Socialist PASOK leader Evangelos Venizelos told a conference in Athens on Tuesday that he hoped Greece would be able to benefit from a European Union concession — extended to Spain, Ireland and possibly Italy — allowing the use of EU rescue funding for the direct recapitalization of cash-trapped local banks.

Speaking on the second day of a conference organized by The Economist, Venizelos said he hoped the benefit could could apply to «Cyprus, Portugal and Greece.» «This would help reduce the debt,» the socialist leader and former finance minister told delegates.

The Pasok chief also presented a 10-point plan for Greece exiting the crisis which includes honoring the country’s commitment to the country’s creditors but also extending the fiscal adjustment period by three years, until the end of 2007.

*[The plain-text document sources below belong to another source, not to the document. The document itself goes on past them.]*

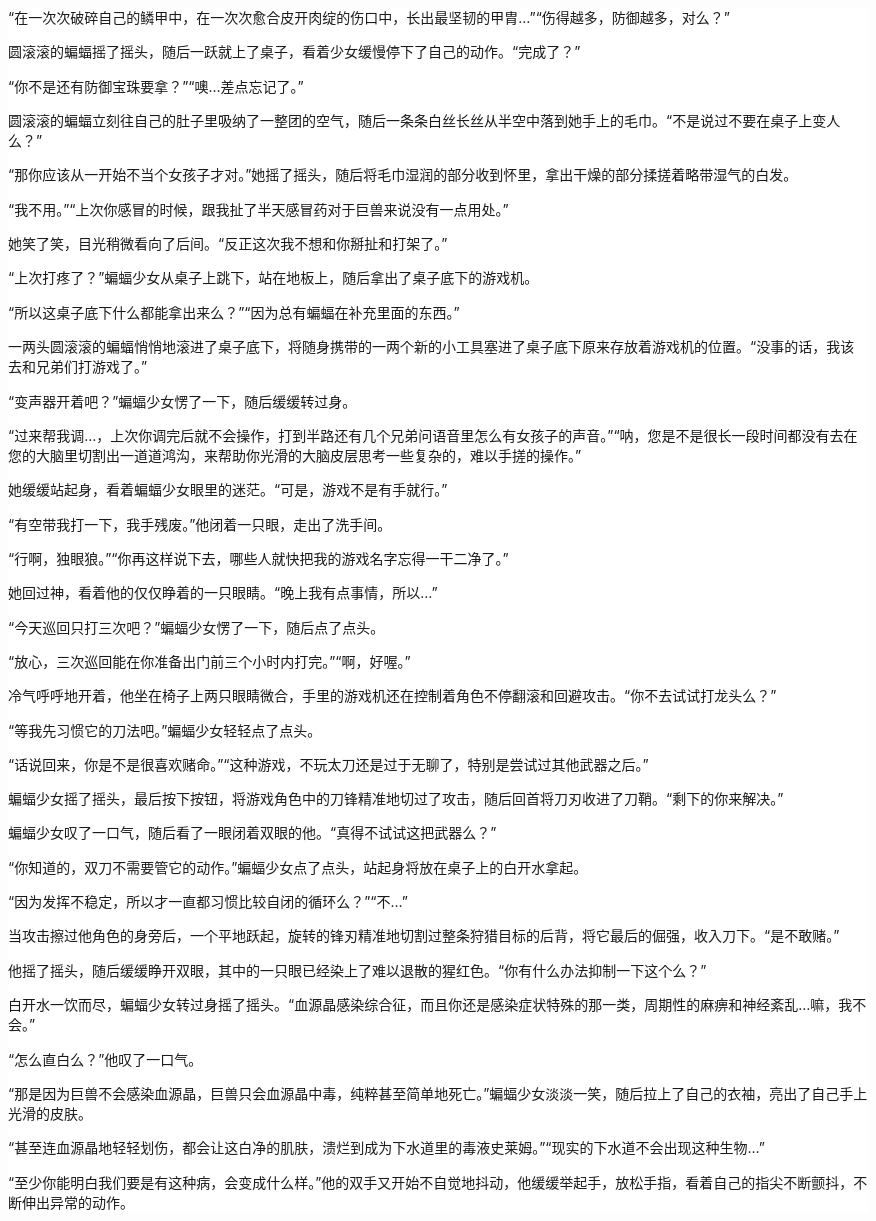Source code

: “在一次次破碎自己的鳞甲中，在一次次愈合皮开肉绽的伤口中，长出最坚韧的甲胄…”“伤得越多，防御越多，对么？”

圆滚滚的蝙蝠摇了摇头，随后一跃就上了桌子，看着少女缓慢停下了自己的动作。“完成了？”

“你不是还有防御宝珠要拿？”“噢…差点忘记了。”

圆滚滚的蝙蝠立刻往自己的肚子里吸纳了一整团的空气，随后一条条白丝长丝从半空中落到她手上的毛巾。“不是说过不要在桌子上变人么？”

“那你应该从一开始不当个女孩子才对。”她摇了摇头，随后将毛巾湿润的部分收到怀里，拿出干燥的部分揉搓着略带湿气的白发。

“我不用。”“上次你感冒的时候，跟我扯了半天感冒药对于巨兽来说没有一点用处。”

她笑了笑，目光稍微看向了后间。“反正这次我不想和你掰扯和打架了。”

“上次打疼了？”蝙蝠少女从桌子上跳下，站在地板上，随后拿出了桌子底下的游戏机。

“所以这桌子底下什么都能拿出来么？”“因为总有蝙蝠在补充里面的东西。”

一两头圆滚滚的蝙蝠悄悄地滚进了桌子底下，将随身携带的一两个新的小工具塞进了桌子底下原来存放着游戏机的位置。“没事的话，我该去和兄弟们打游戏了。”

“变声器开着吧？”蝙蝠少女愣了一下，随后缓缓转过身。

“过来帮我调…，上次你调完后就不会操作，打到半路还有几个兄弟问语音里怎么有女孩子的声音。”“呐，您是不是很长一段时间都没有去在您的大脑里切割出一道道鸿沟，来帮助你光滑的大脑皮层思考一些复杂的，难以手搓的操作。”

她缓缓站起身，看着蝙蝠少女眼里的迷茫。“可是，游戏不是有手就行。”

“有空带我打一下，我手残废。”他闭着一只眼，走出了洗手间。

“行啊，独眼狼。”“你再这样说下去，哪些人就快把我的游戏名字忘得一干二净了。”

她回过神，看着他的仅仅睁着的一只眼睛。“晚上我有点事情，所以…”

“今天巡回只打三次吧？”蝙蝠少女愣了一下，随后点了点头。

“放心，三次巡回能在你准备出门前三个小时内打完。”“啊，好喔。”

冷气呼呼地开着，他坐在椅子上两只眼睛微合，手里的游戏机还在控制着角色不停翻滚和回避攻击。“你不去试试打龙头么？”

“等我先习惯它的刀法吧。”蝙蝠少女轻轻点了点头。

“话说回来，你是不是很喜欢赌命。”“这种游戏，不玩太刀还是过于无聊了，特别是尝试过其他武器之后。”

蝙蝠少女摇了摇头，最后按下按钮，将游戏角色中的刀锋精准地切过了攻击，随后回首将刀刃收进了刀鞘。“剩下的你来解决。”

蝙蝠少女叹了一口气，随后看了一眼闭着双眼的他。“真得不试试这把武器么？”

“你知道的，双刀不需要管它的动作。”蝙蝠少女点了点头，站起身将放在桌子上的白开水拿起。

“因为发挥不稳定，所以才一直都习惯比较自闭的循环么？”“不…”

当攻击擦过他角色的身旁后，一个平地跃起，旋转的锋刃精准地切割过整条狩猎目标的后背，将它最后的倔强，收入刀下。“是不敢赌。”

他摇了摇头，随后缓缓睁开双眼，其中的一只眼已经染上了难以退散的猩红色。“你有什么办法抑制一下这个么？”

白开水一饮而尽，蝙蝠少女转过身摇了摇头。“血源晶感染综合征，而且你还是感染症状特殊的那一类，周期性的麻痹和神经紊乱…嘛，我不会。”

“怎么直白么？”他叹了一口气。

“那是因为巨兽不会感染血源晶，巨兽只会血源晶中毒，纯粹甚至简单地死亡。”蝙蝠少女淡淡一笑，随后拉上了自己的衣袖，亮出了自己手上光滑的皮肤。

“甚至连血源晶地轻轻划伤，都会让这白净的肌肤，溃烂到成为下水道里的毒液史莱姆。”“现实的下水道不会出现这种生物…”

“至少你能明白我们要是有这种病，会变成什么样。”他的双手又开始不自觉地抖动，他缓缓举起手，放松手指，看着自己的指尖不断颤抖，不断伸出异常的动作。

Officials representing Greece’s international creditors — the European Commission, European Central Bank and International Monetary Fund, known as the troika, — have indicated that it is unlikely the deal could apply to Greece and certainly not until the country has put its financial house in order.

In Brussels on Monday, the spokesman for European Economic and Monetary Affairs Commissioner Olli Rehn, Simon O?Connor, played down the prospects for a concession to Greece, telling Kathimerini that it was too soon to say whether 50 billion euros in funding set aside for the recapitalization of Greek banks as part of the second bailout would be dissociated from the country?s state debt.